** start of INFORMATION PROVIDED **
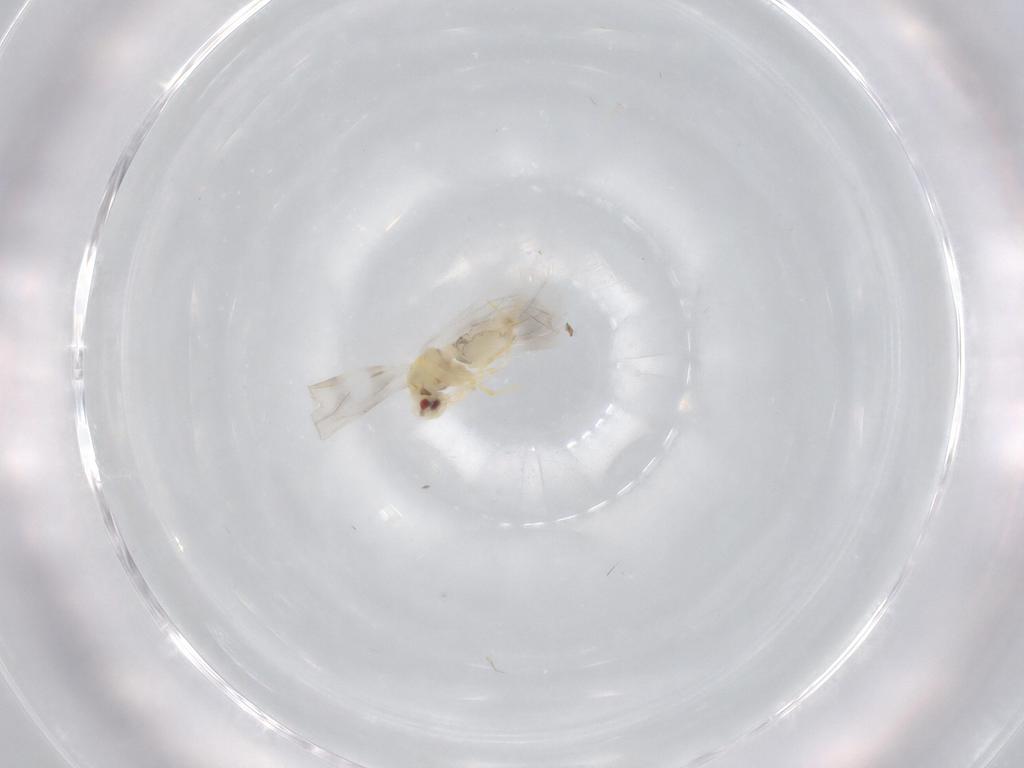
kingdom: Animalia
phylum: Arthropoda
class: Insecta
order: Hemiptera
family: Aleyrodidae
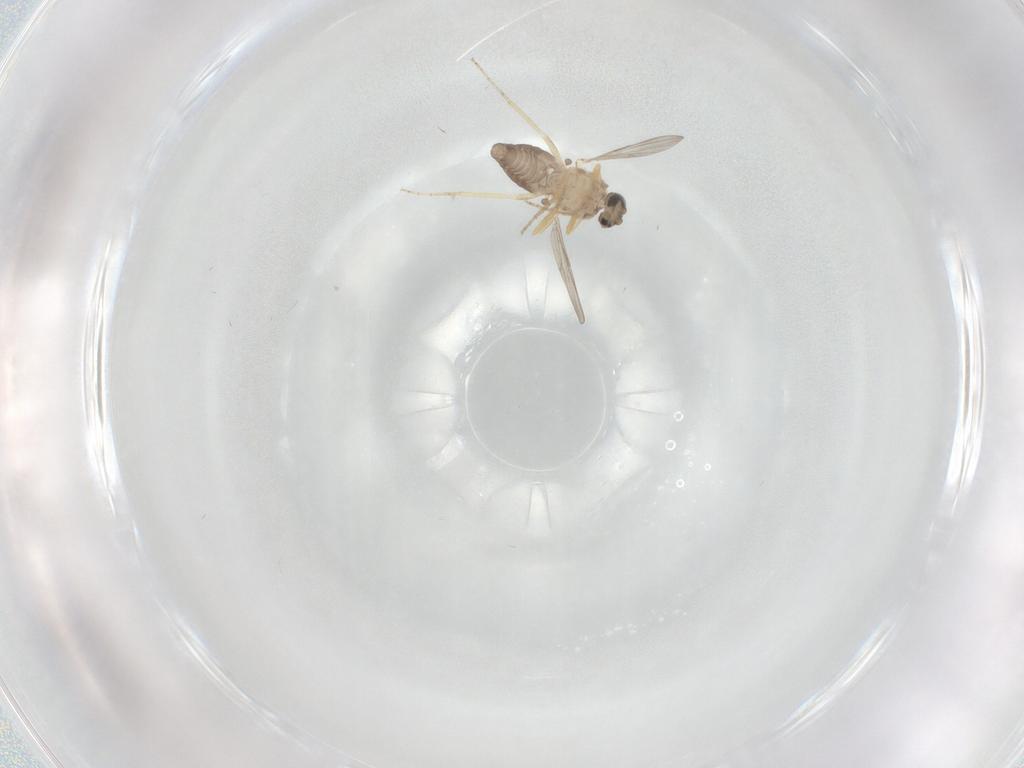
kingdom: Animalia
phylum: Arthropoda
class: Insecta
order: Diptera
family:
** end of INFORMATION PROVIDED **
▶ REQUEST:
Arrange every line of the listing above as a numbered list, omitting blank lines and leaving the pictures out.

▶ RESPONSE:
1. kingdom: Animalia
2. phylum: Arthropoda
3. class: Insecta
4. order: Hemiptera
5. family: Aleyrodidae
6. kingdom: Animalia
7. phylum: Arthropoda
8. class: Insecta
9. order: Diptera
10. family:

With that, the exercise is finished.